Wow, I think you just went meta-Ecclesiastes!

What has been, that will be; what has been done, that will be done. Nothing is new under the sun. Even the thing of which we say, "See, this is new!" has already existed in the ages that preceded us.

Ecclesiastes 1:9-10

Poetic but blatantly false.

Actually, you really wonder how Ecclesiastes managed to get included in the Bible, considering that at this point the Earth was supposed to be four thousand years old or whatever. And yet even 4.5 billion years isn't old enough for everything to have happened, not even close. Aren't exponential possibility spaces wonderful?

Poetic but blatantly false.

False now, but true at the time. For most people who have ever lived, nothing new happened during their lifetimes.

I agree with David Mathers. I believe that time has given you enough perspective to put you more than one level above Solomon.

Its poetry is enough reason for me to see it in the Bible, and it reminds us that fame and money themselves are useless.

http://www.overcomingbias.com/2008/09/level-above.html

If you take it to mean human nature and the completely cyclical patterns of human behavior, then it's most certainly correct. That's how I've always interpreted it.
Verse 9 is about behavior:

  What has been will be again, 
       what has been done will be done again
Verse 10 is about things:

  Is there anything of which one can say, 
       "Look! This is something new"?
I think verse 9 is false. Remember one of the ways Solomon got his pleasure: "I bought male and female slaves and had other slaves who were born in my house." That's the only thing I can think of though.
Why does the case of Solomon's slaves negate verse 9?
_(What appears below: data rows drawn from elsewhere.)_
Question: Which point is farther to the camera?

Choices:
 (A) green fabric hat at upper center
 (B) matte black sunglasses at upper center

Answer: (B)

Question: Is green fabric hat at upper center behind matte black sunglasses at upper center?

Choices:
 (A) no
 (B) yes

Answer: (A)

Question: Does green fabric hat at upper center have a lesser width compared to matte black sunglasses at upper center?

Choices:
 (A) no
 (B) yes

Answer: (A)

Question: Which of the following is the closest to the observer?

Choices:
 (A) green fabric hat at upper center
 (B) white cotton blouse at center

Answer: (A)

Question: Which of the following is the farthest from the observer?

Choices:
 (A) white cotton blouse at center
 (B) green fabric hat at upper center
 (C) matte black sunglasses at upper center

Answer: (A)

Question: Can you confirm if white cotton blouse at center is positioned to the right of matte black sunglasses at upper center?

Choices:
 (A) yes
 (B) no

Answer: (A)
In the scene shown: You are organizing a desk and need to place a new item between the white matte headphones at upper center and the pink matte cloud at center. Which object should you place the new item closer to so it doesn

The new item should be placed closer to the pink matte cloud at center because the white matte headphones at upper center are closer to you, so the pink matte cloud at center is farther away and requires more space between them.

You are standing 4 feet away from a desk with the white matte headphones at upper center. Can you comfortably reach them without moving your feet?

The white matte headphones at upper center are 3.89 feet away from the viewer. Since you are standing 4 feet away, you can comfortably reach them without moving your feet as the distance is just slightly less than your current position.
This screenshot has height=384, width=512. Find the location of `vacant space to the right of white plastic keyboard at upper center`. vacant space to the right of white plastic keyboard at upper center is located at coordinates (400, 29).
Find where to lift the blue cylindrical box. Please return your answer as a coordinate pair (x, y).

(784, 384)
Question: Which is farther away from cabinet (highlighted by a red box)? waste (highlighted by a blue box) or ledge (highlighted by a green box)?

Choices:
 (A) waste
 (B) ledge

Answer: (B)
There has always been slavery, and there is still slavery today, and lots of explicitly sexual slavery too.

There's a reason they call it the Bible.
Because it is a book?

early 14c., from Anglo-L. biblia, from M.L./L.L. biblia (neuter plural interpreted as fem. sing.), in phrase biblia sacra "holy books," from Gk. ta biblia to hagia "the holy books," from biblion "paper, scroll," the ordinary word for "book," originally a dim. of byblos "Egyptian papyrus," possibly so called from the name of the Phoenician port from which Egyptian papyrus was exported to Greece. The port's name is a Gk. corruption of Phoenician Gebhal (modern Jbeil, Lebanon), said to mean lit. "frontier town" (cf. Heb. gebhul "frontier, boundary," Arabic jabal "mountain"). The Christian scripture was refered to in Gk. as Ta Biblia as early as c.223. Bible replaced O.E. biblioưece "the Scriptures," from Gk. bibliotheke, lit. "book-repository" (from biblion + theke "case, chest, sheath"), used of the Bible by Jerome and the common L. word for it until Biblia began to displace it 9c. Figurative sense of "any authoritative book" is from 1804. Bible Belt first attested 1926, reputedly coined by H.L. Mencken.

http://www.etymonline.com/index.php?term=Bible

The parent post said "Book of Ecclesiastes, nuff said." in reference to an article about lifestyle. I made a tongue-in-cheek comment about how we should obviously start taking our values from the Bible. Bible = word of God = axioms to live by. That's why it's correct!